Impact of adduct stereochemistry, size, and local DNA sequence on solution conformations

Fabián A. Rodríguez, Zhi Liu, Chin H. Lin, Shuang Ding, Yuqin Cai, Alexander Kolbanovskiy, Marina Kolbanovskiy, Shantu Amin, Suse Broyde, Nicholas E. Geacintov

Research output: Contribution to journalArticle

Abstract

The dimensions and arrangements of aromatic rings (topology) in adducts derived from the reactions of polycyclic aromatic hydrocarbon (PAH) diol epoxide metabolites with DNA influence the distortions and stabilities of double-stranded DNA, and hence their recognition and processing by the human nucleotide excision repair (NER) system. Dibenzo[a,l]pyrene (DB[a,l]P) is a highly tumorigenic six-ring PAH, which contains a nonplanar and aromatic fjord region that is absent in the structurally related bay region five-ring PAH benzo[a]pyrene (B[a]P). The PAH diol epoxide-DNA adducts formed include the stereoisomeric 14S and 14R trans-anti-DB[a,l]P-N2-dG and the stereochemically analogous 10S- and 10R-B[a]P-N2-dG (B[a]P-dG) guanine adducts. However, nuclear magnetic resonance (NMR) solution studies of the 14S-DB[a,l]P-N2-dG adduct in DNA have not yet been presented. Here we have investigated the 14S-DB[a,l]P-N2-dG adduct in two different sequence contexts using NMR methods with distance-restrained molecular dynamics simulations. In duplexes with dC opposite the adduct deleted, a well-resolved base-displaced intercalative adduct conformation can be observed. In full duplexes, in contrast to the intercalated 14R stereoisomeric adduct, the bulky DB[a,l]P residue in the 14S adduct is positioned in a greatly widened and distorted minor groove, with significant disruptions and distortions of base pairing at the lesion site and two 5′-side adjacent base pairs.
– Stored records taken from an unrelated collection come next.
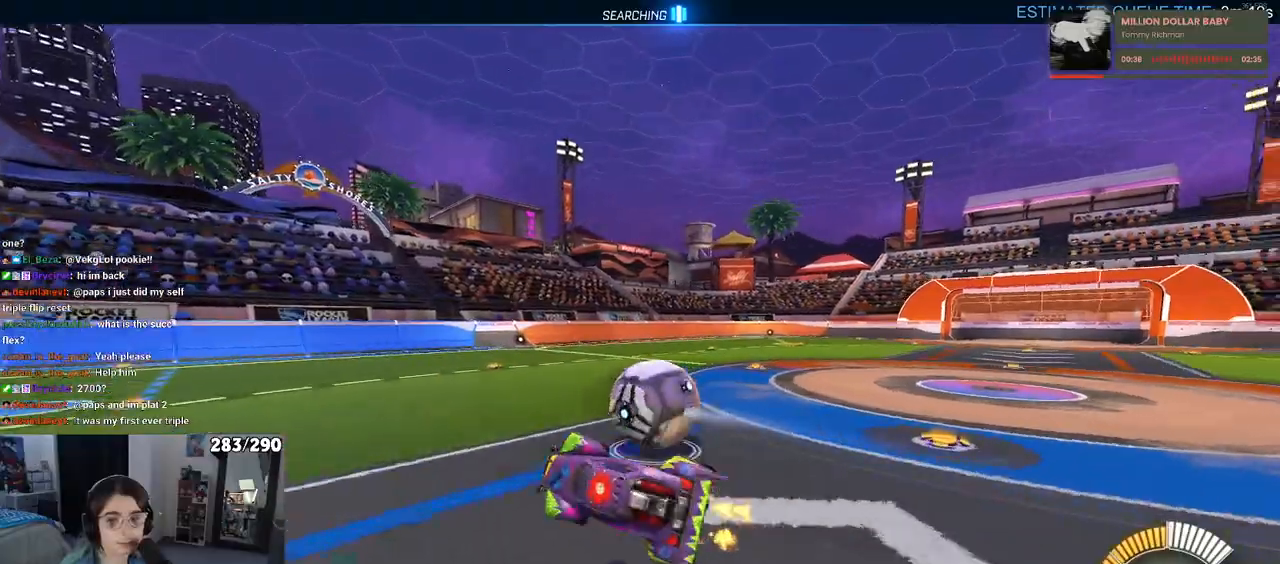
{"buttons": ["R1"], "left_stick": "right", "right_stick": "center", "events": [[50, "SQUARE", "up"], [200, "left_stick", "center"], [350, "R1", "down"], [417, "left_stick", "right"]]}
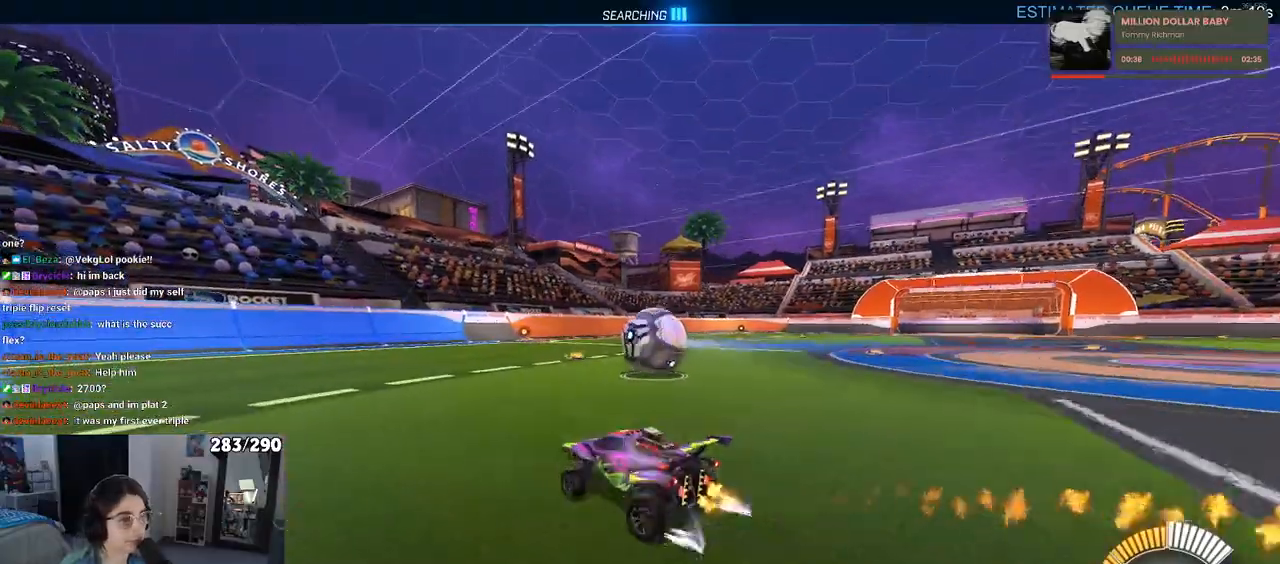
{"buttons": [], "left_stick": "left", "right_stick": "center", "events": [[17, "R1", "up"], [133, "left_stick", "center"], [400, "left_stick", "left"]]}
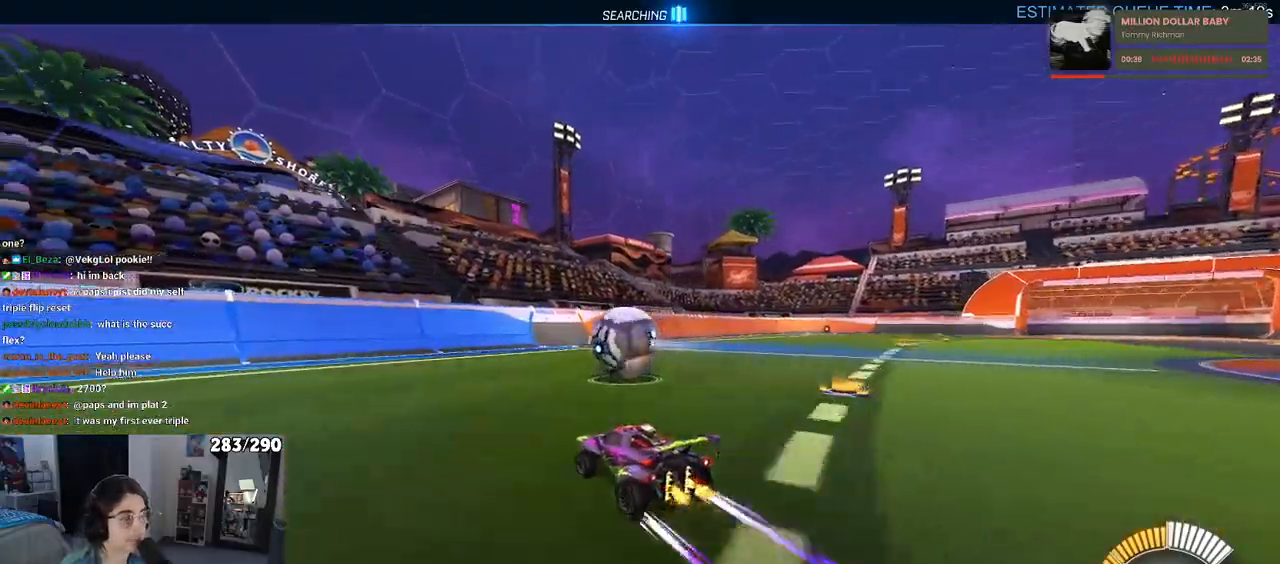
{"buttons": [], "left_stick": "right", "right_stick": "center", "events": [[83, "left_stick", "center"], [450, "left_stick", "right"]]}
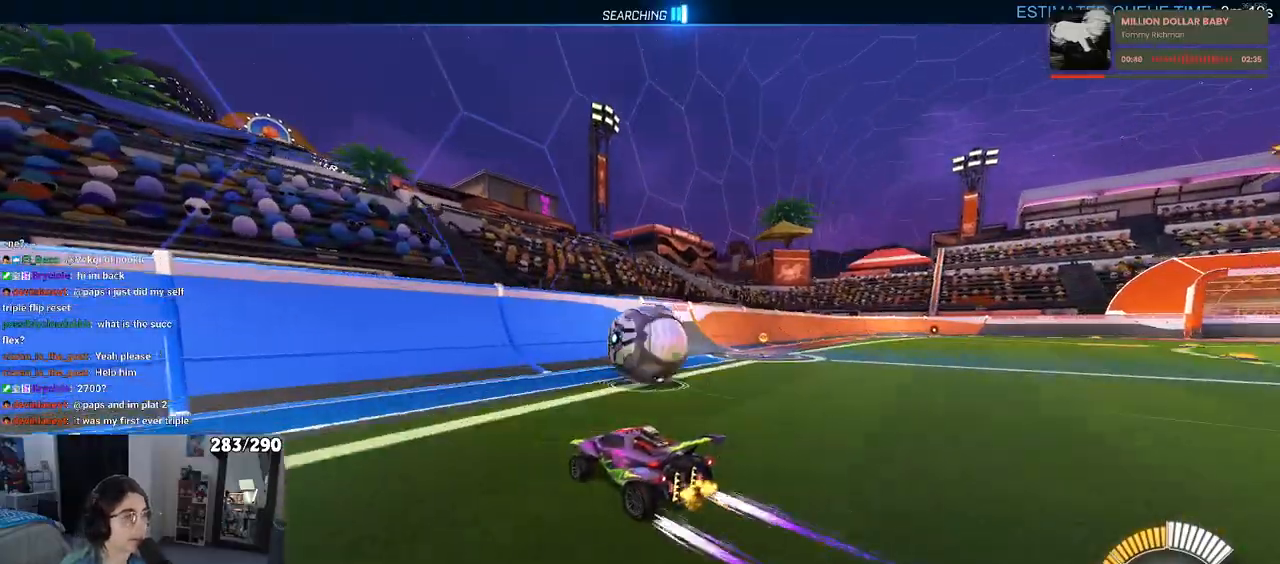
{"buttons": [], "left_stick": "right", "right_stick": "center", "events": [[67, "left_stick", "center"], [283, "left_stick", "right"]]}
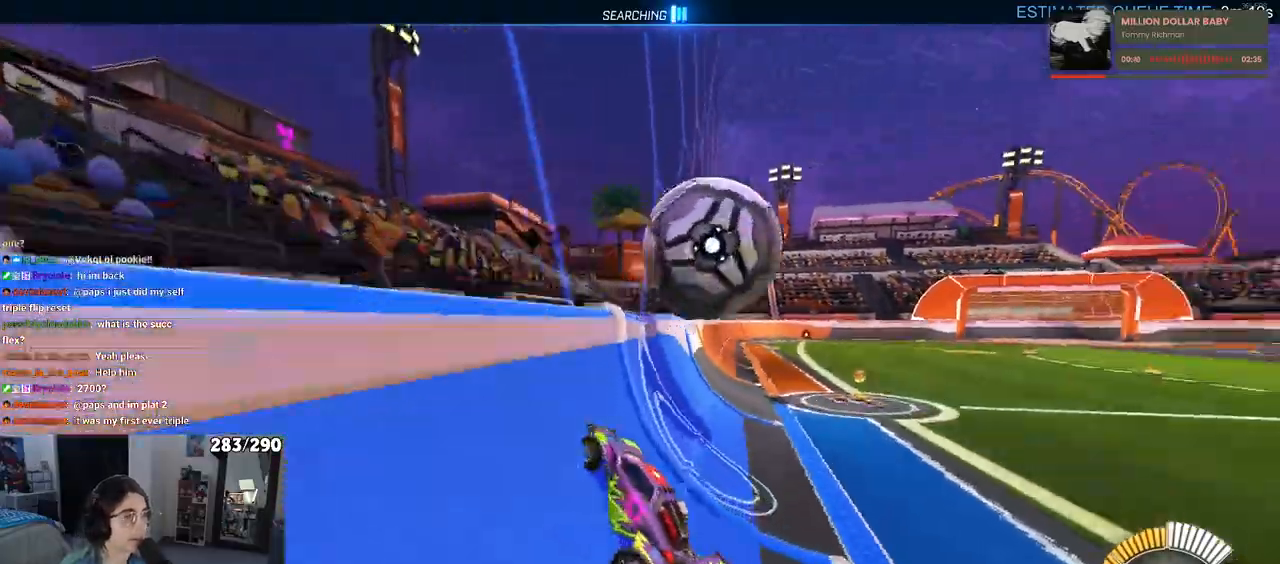
{"buttons": [], "left_stick": "center", "right_stick": "center", "events": [[117, "left_stick", "center"]]}
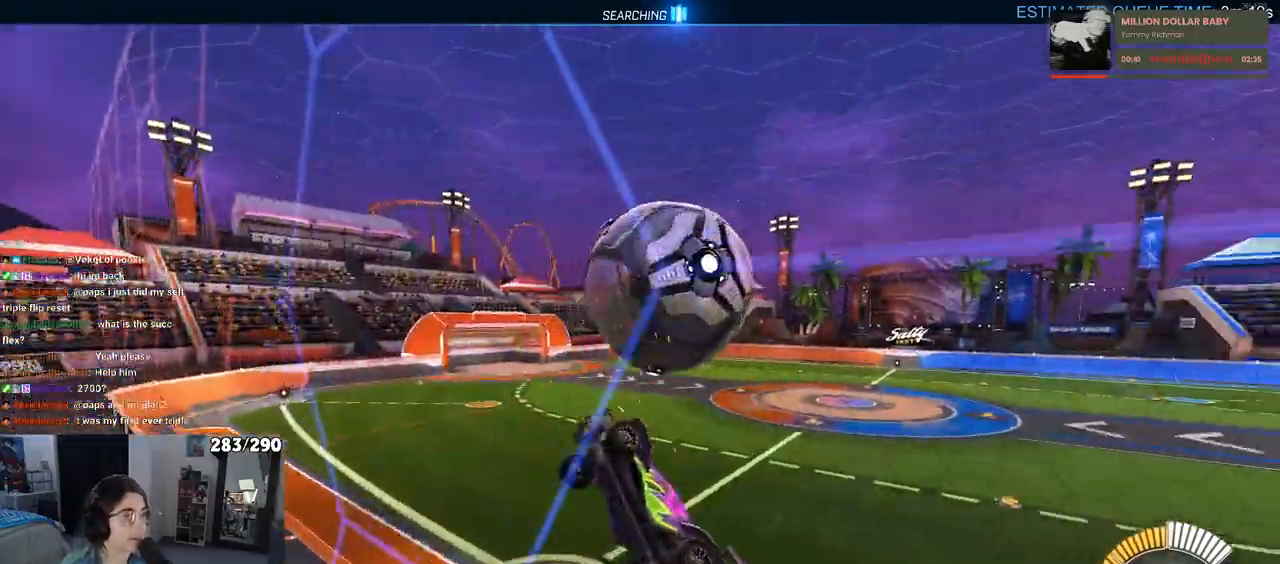
{"buttons": ["L1", "R1"], "left_stick": "left", "right_stick": "center", "events": [[67, "left_stick", "down-right"], [83, "CROSS", "down"], [150, "L1", "down"], [217, "left_stick", "down"], [267, "CROSS", "up"], [317, "R1", "down"], [500, "left_stick", "left"]]}
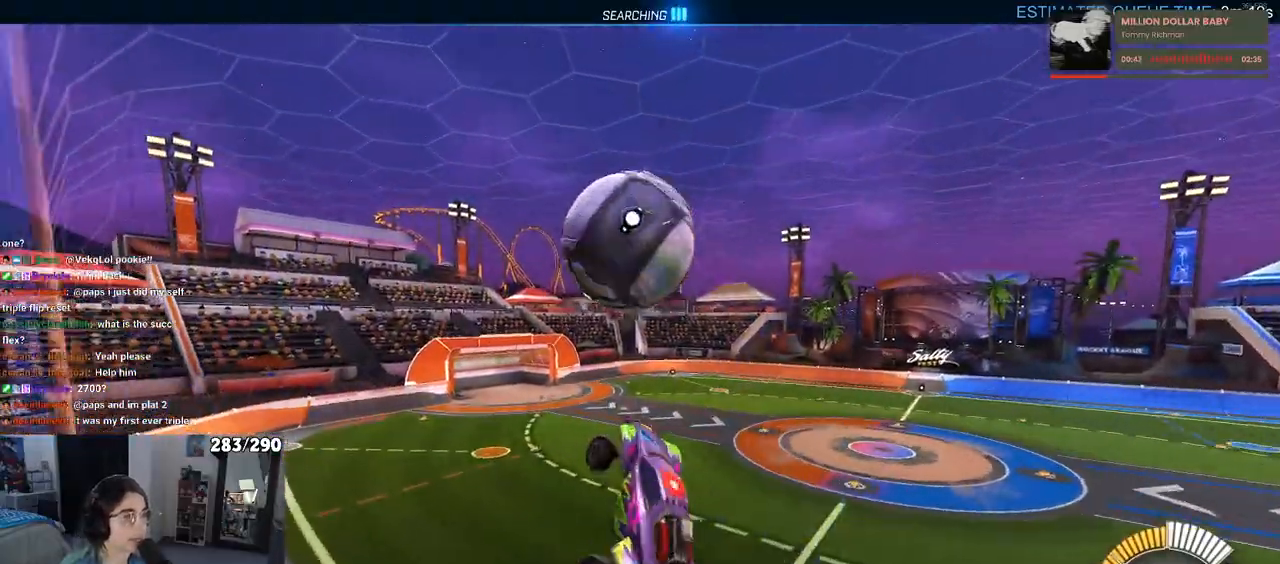
{"buttons": ["R1"], "left_stick": "down", "right_stick": "center", "events": [[283, "R1", "up"], [333, "left_stick", "down-left"], [433, "R1", "down"], [483, "L1", "up"], [483, "left_stick", "down"]]}
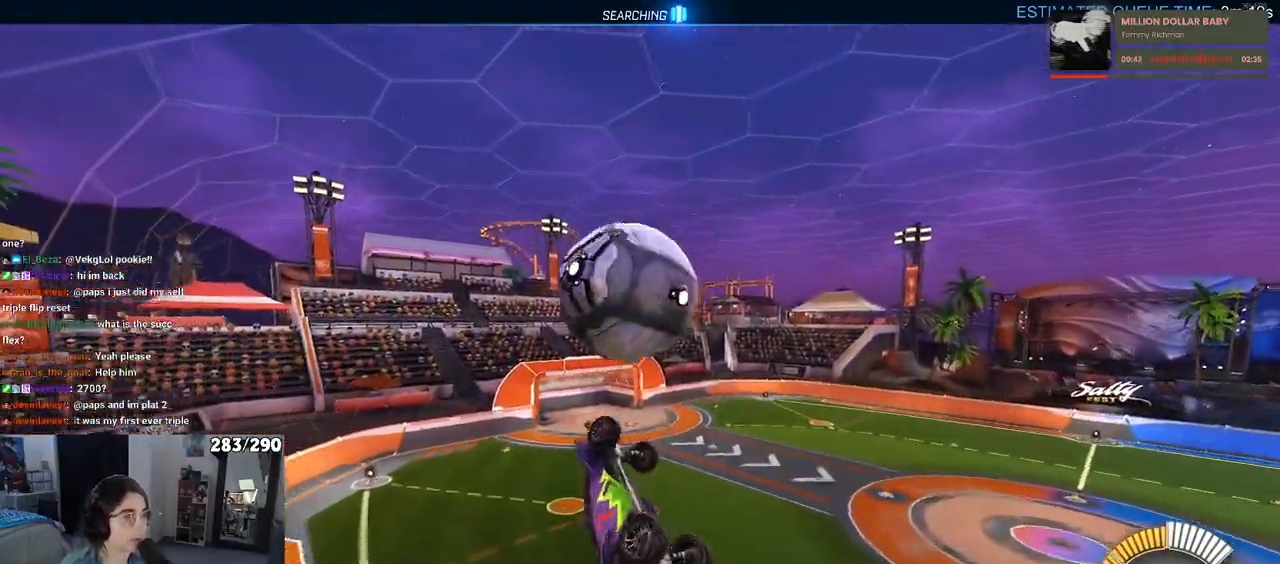
{"buttons": ["R1"], "left_stick": "right", "right_stick": "center", "events": [[250, "left_stick", "center"], [367, "left_stick", "right"]]}
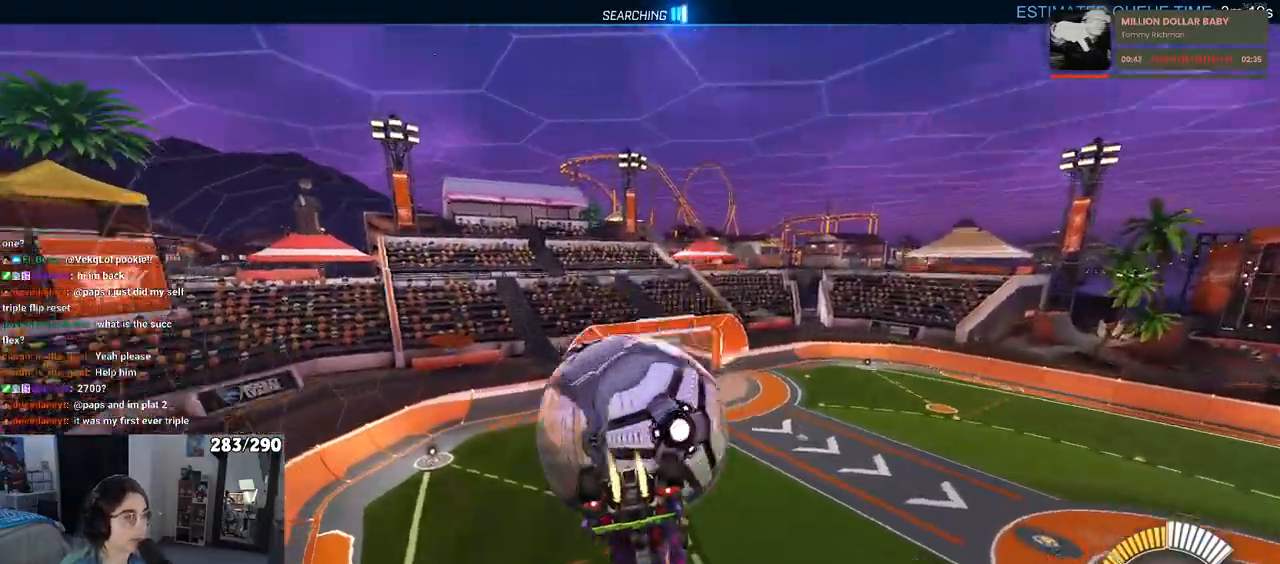
{"buttons": ["L1"], "left_stick": "down-left", "right_stick": "center", "events": [[17, "left_stick", "center"], [50, "L1", "down"], [50, "R1", "up"], [83, "left_stick", "left"], [483, "left_stick", "down-left"]]}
These unique structural features are significantly different from those of the stereochemically analogous but smaller B[a]P-dG adduct. The greater size and different topology of the DB[a,l]P aromatic ring system lead to greater structurally destabilizing DNA distortions that are partially compensated by stabilizing DB[a,l]P-DNA van der Waals interactions, whose combined effects impact the NER response to the adduct. These structural results broaden our understanding of the structure-function relationship in NER.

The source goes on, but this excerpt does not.